On the other hand, too much optimism can backfire. People who are very optimistic may under-estimate risk and over-estimate their abilities. They may visit the doctor less often than they should, employ overly risky investment strategies, and be less happy in the long-run if their expectations for future success are not met. 

If you’re a parent, you’ve probably noticed how most kids allow their over-optimism to take the place of robust planning: until they eventually learn better, they’re so confident things will work out that they often skip the part where they have to actually study for their test, practice for their try-outs, or save money for the thing they might want later.

Optimism is passive– a somewhat complacent belief that good things will probably happen to you, without much need for planning or preparation on your part. This is distinct from the concept of hope, which is “the glass is half full”, but also implies that you can impact your future satisfaction by actions you take. 

One of the founders of the Positive Psychology movement in the 1990s was a research scientist named C.R. Snyder, author of the influential 1994 book The Psychology of Hope. In it he argued that a better predictor of life satisfaction is whether you have a strong combination of agency (the motivational energy to set and pursue goals) and “way-power” (the confidence that you will be able to find a way to attain your goals).

If you’re curious, you can take the same quiz thousands of research subjects have taken over the last 30+ years:

Contessa Capital Advisors

Source: The Psychology of Hope, C.R. Snyder

Better yet, try it with your kids and talk about the results over dinner.

To score the quiz, points are from 1 to 6 with the highest being “All of the Time”. Source: The Psychology of Hope, C.R. Snyder

Beyond his hope scale, some characteristics Snyder ascribed to “high-hope” people (quiz score over 24) include a propensity to downplay negatives and focus on problem-solving, a sense of humor even during times of struggle, a tendency to care about their physical health, and a social network they can call on for support.

Exercise requirements:
Please list every characteristic that the passage on optimism and hope says Snyder ascribed to "high-hope" people.

Dataset content:

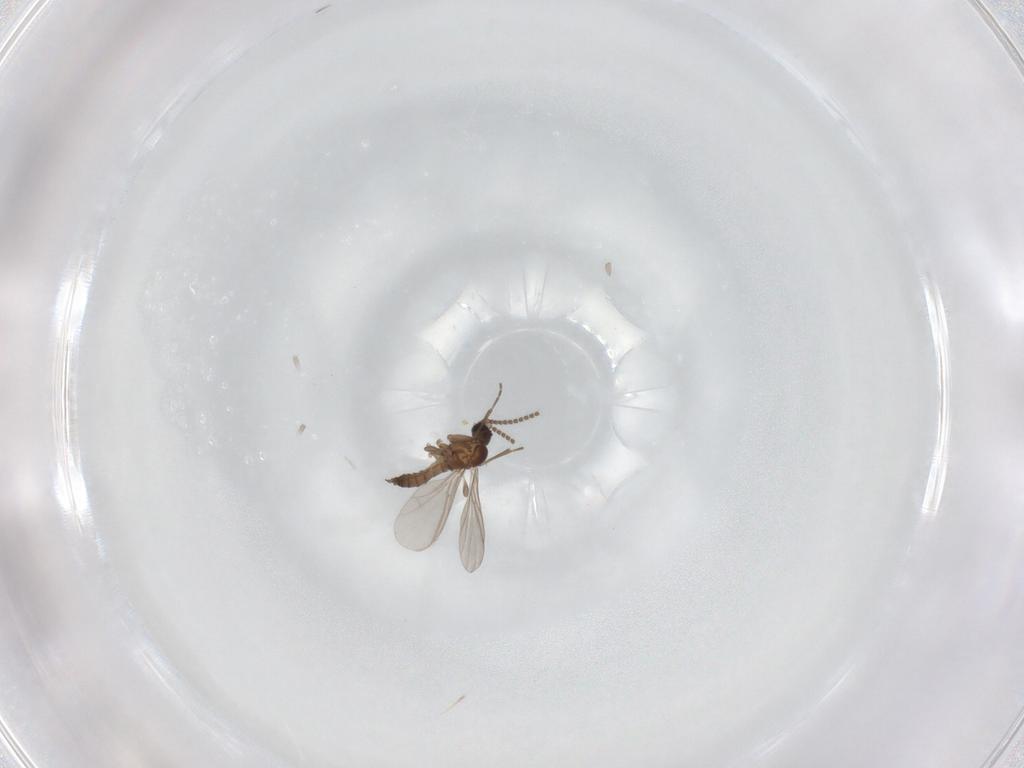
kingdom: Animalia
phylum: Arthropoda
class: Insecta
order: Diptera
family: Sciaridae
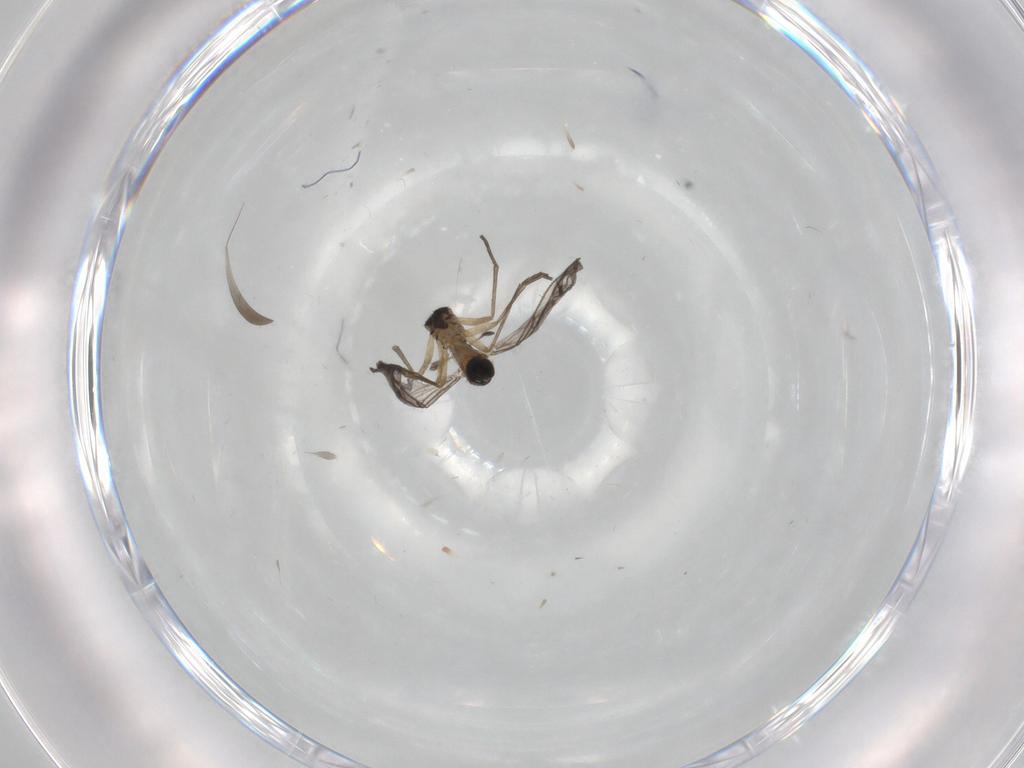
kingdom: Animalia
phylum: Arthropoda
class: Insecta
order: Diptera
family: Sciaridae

==

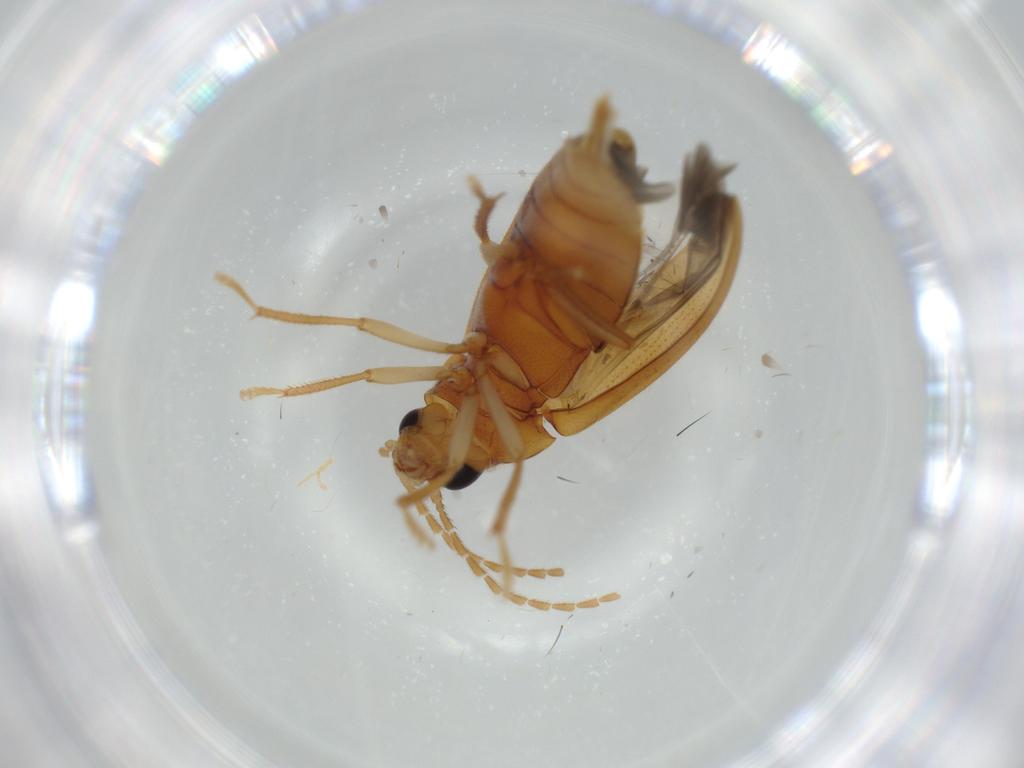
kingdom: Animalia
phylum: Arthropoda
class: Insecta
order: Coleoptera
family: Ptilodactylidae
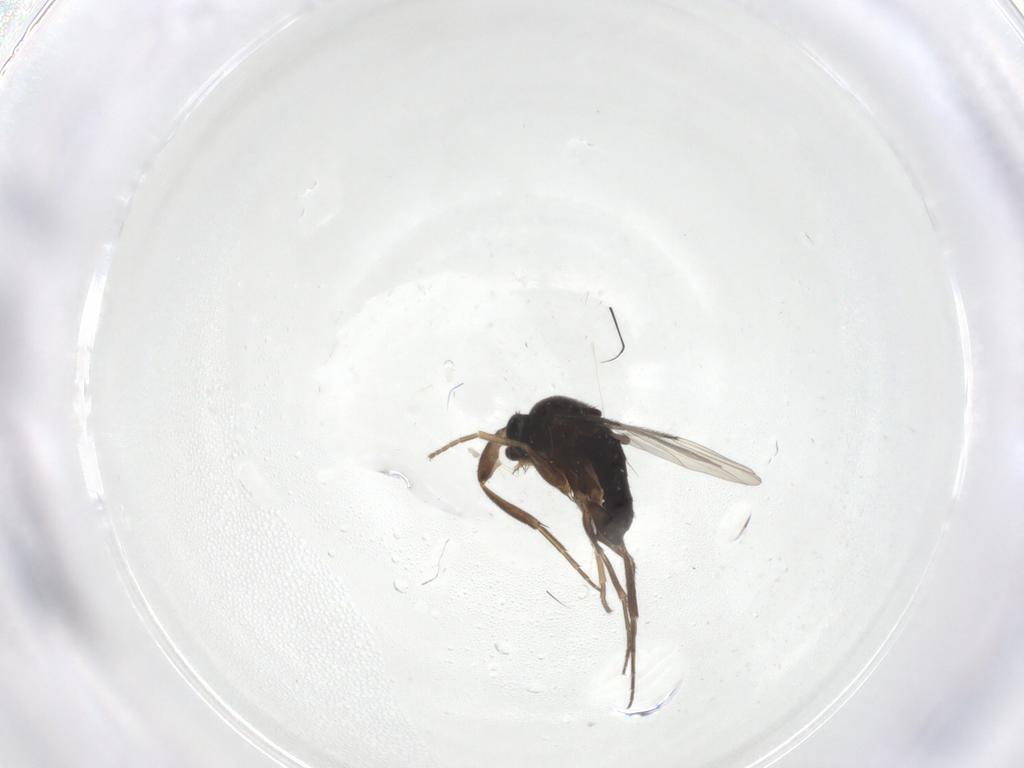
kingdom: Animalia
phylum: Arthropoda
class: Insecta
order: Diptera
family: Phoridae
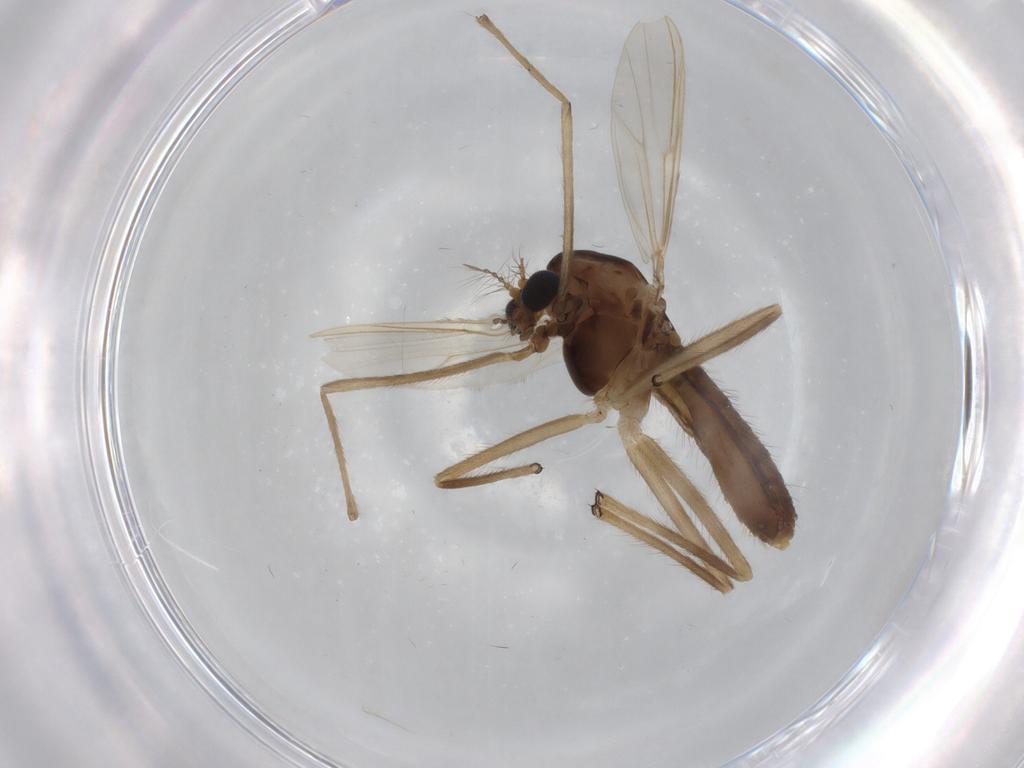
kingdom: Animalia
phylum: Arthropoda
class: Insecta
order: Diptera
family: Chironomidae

Solution to this exercise:
- A propensity to downplay negatives and focus on problem-solving
- A sense of humor even during times of struggle
- A tendency to care about their physical health
- A social network they can call on for support